In biblical times, the monetary unit of the Israelites of that time was called “SHEKEL”. Word “SHEKEL” means “LESTER” – like our currency, the Argentine peso and several American currencies – since it represented the literal weight in gold of this currency. The SHEKEL has gone through the millennia and is currently also the name of the currency of the modern state of Israel.

The story goes that during the journey of the Israelites liberated from Egypt through the desert, Moses decided to take a census. But the text indicates that people should not be counted. By reducing a human being to a number, we dehumanize him. Turning a story into a simple mathematical narrative renders the identity and purpose of this life invisible. This is why Moses prescribes that each person should give half a SHEKEL, half a coin.
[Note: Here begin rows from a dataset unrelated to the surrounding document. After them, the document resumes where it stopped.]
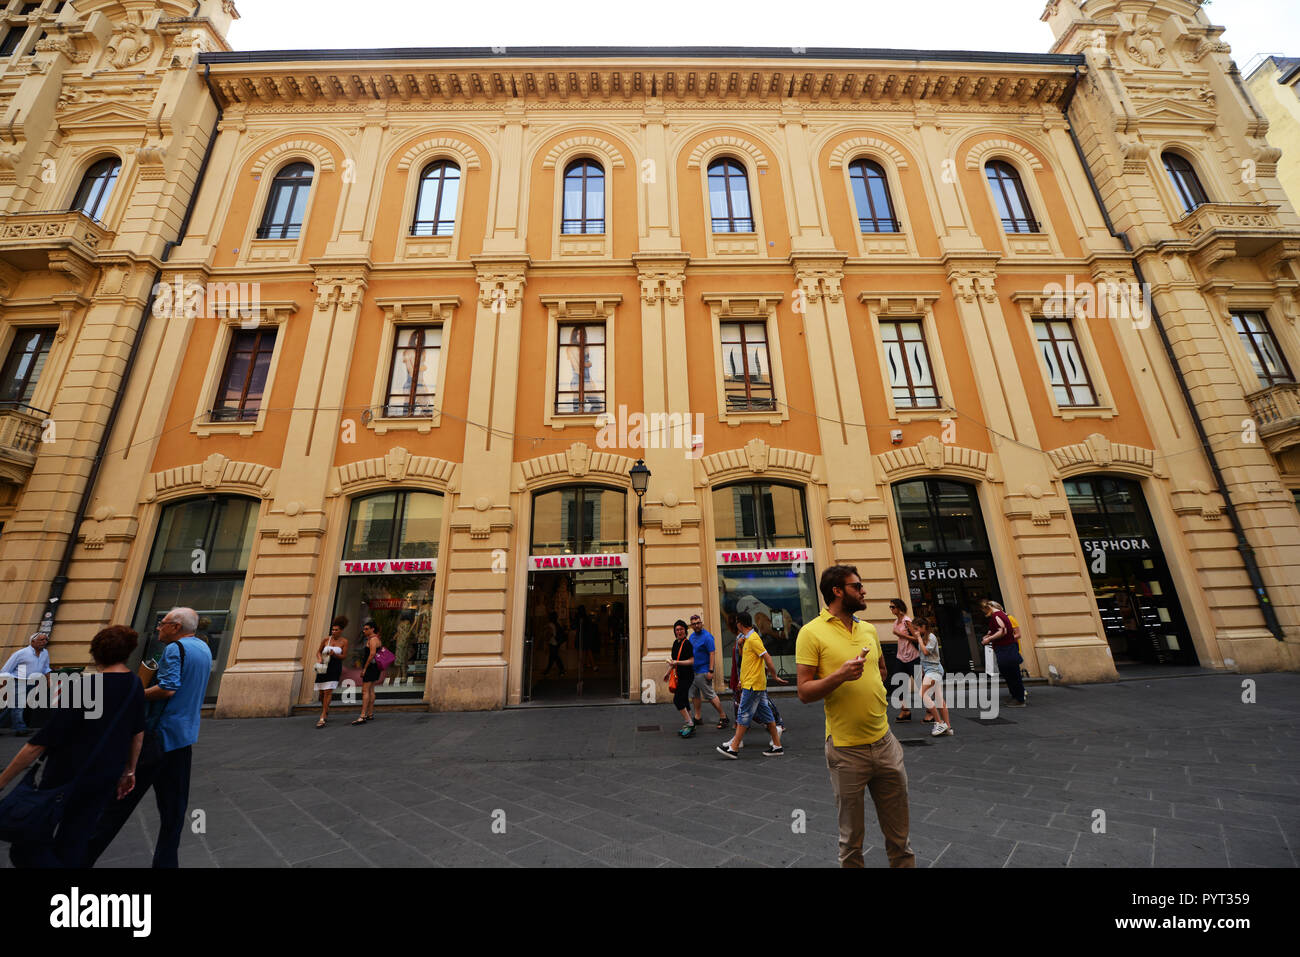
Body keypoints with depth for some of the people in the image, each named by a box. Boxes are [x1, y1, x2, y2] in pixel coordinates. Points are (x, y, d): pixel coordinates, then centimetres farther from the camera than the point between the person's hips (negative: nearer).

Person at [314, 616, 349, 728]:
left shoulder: (344, 641, -1)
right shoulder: (326, 639, 3)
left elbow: (343, 656, -2)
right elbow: (318, 652, 12)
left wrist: (334, 654, -20)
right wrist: (319, 658, -9)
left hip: (335, 668, -3)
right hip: (323, 667, 3)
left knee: (328, 692, -12)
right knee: (321, 692, 9)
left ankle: (322, 718, -8)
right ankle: (326, 710, 37)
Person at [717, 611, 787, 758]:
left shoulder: (753, 639, -18)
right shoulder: (748, 638, 13)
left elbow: (767, 658, -20)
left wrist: (775, 677, -16)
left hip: (752, 685, -10)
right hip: (758, 684, 10)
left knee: (743, 716, -3)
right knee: (766, 715, 13)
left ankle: (733, 748, 3)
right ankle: (777, 746, 19)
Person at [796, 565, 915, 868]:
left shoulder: (869, 629, 8)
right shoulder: (811, 632, -12)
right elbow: (804, 693, -14)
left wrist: (876, 693, 10)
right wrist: (839, 676, -26)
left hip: (885, 741, 5)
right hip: (846, 749, -5)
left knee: (899, 834, 18)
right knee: (851, 838, 12)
What would be counted would be coins, not people. That way, everyone counted equally. Each offering made her say at the same time that she could count on her.

Going deeper into the text, we see that the offering was not only material. Each Hebrew letter is also equivalent to a number, so words have a value made up of the sum of their letters. This is how the mystics discovered that the sum of the letters of the word “SHEKEL” is exactly the same as that of another Hebrew word, the word “NEFESH” which means: “SOUL”. The offering was not just half a piece, but a fraction of the soul.

The Hasidic masters teach us that when we are born, only half of our soul is given to us from heaven. The other half must be sought, cultivated, worked and discovered throughout a lifetime. We complete our other half when we lead a fulfilling life. When we know that our actions are aligned with our ideals. When our decisions go hand in hand with our vision and our aspirations. When we work to build a society based on ethics. When we love our loved ones more and more. When we discover the beauty of being in love. When we look quietly into the eyes of our children and grandchildren, and we understand everything. When we achieve peace of mind in the security of what has been achieved.

I could end here assuming this possibility of completing ourselves internally. However, even when completing the other half of the soul, we never stop dividing it into two. Like the half shekel. All of our certainties include an element of uncertainty. What we take for granted, for natural, always embraces a doubt. This is the case of strength of body or mind, friendship, trust, security, family, bonds, knowledge or love.

This is why, in the middle of this room, we see the image of a soul split in two. Because we are in everything, always, two. We don’t know how to be one, we’ll never get there. We are objective and subjective. Body and soul. Flesh and spirit. Rational and emotional. Time and space. Transparent and colorful. Our virtues and our faults coexist within. Beauties and miseries. The truths and the lies. Past and future. Failures and achievements. Memories and oblivion. Spring and Autumns. Health and disease. Life and death.

We divide our brain into two hemispheres and a partition separates our heart in two. And we also carry a soul broken by various wounds and marks of history. Two halves are our soul. What we know about ourselves and what we have to discover. What they know about us and what we only keep to ourselves.

Sometimes we live on one side of the soul, and many others we take refuge on the other side. If the Shekel is like the soul, it may also be because there are times when the soul weighs us down. It weighs us down, it hurts us, it hurts us. So we feel that everything inside hurts and weighs. But in reality we are not one. We are a universe of halves and fragments. There we have that other half of the spirit which retains a unique glow, waiting for the dawn to begin to shine again.

When someone we love leaves, we stay. The hurting half of the soul seems to weigh far more than any other emotion of any other time. The pain is legitimate, necessary. It is the intimacy of our broken soul part that speaks to the whole body. But when we only listen to this fragment of spirit, we remain locked almost selfishly in our personal pain. When someone dies, only half of their soul leaves, to be reunited with the Source of everything.. The other half remain here, waiting to be welcomed back into the spiritual embrace of those on whom they left their mark. He expects us to learn to remember well, to unite with that half of our soul that manages to smile while remembering.

Perhaps the real wisdom lies in learning how to bring out the soul fragment we need at the right time. Neither hiding nor denying any of our halves, but knowing that we are authentic with each of these fragments. In our lights or in our shadows, be authentic. real. To offer that half shekel without shame to open the soul and show us how we cry or laugh.

Dear friends. Friends all.

We are not a number on a list. We are a piece of a great story. Surely, when we give our half a piece, another broken soul will lie before us, another half of someone, waiting to complete and become one with our offering.

Continue reading:

Fragments in the heart and what we never forget
Lights of Chanukah: what are we, who are we?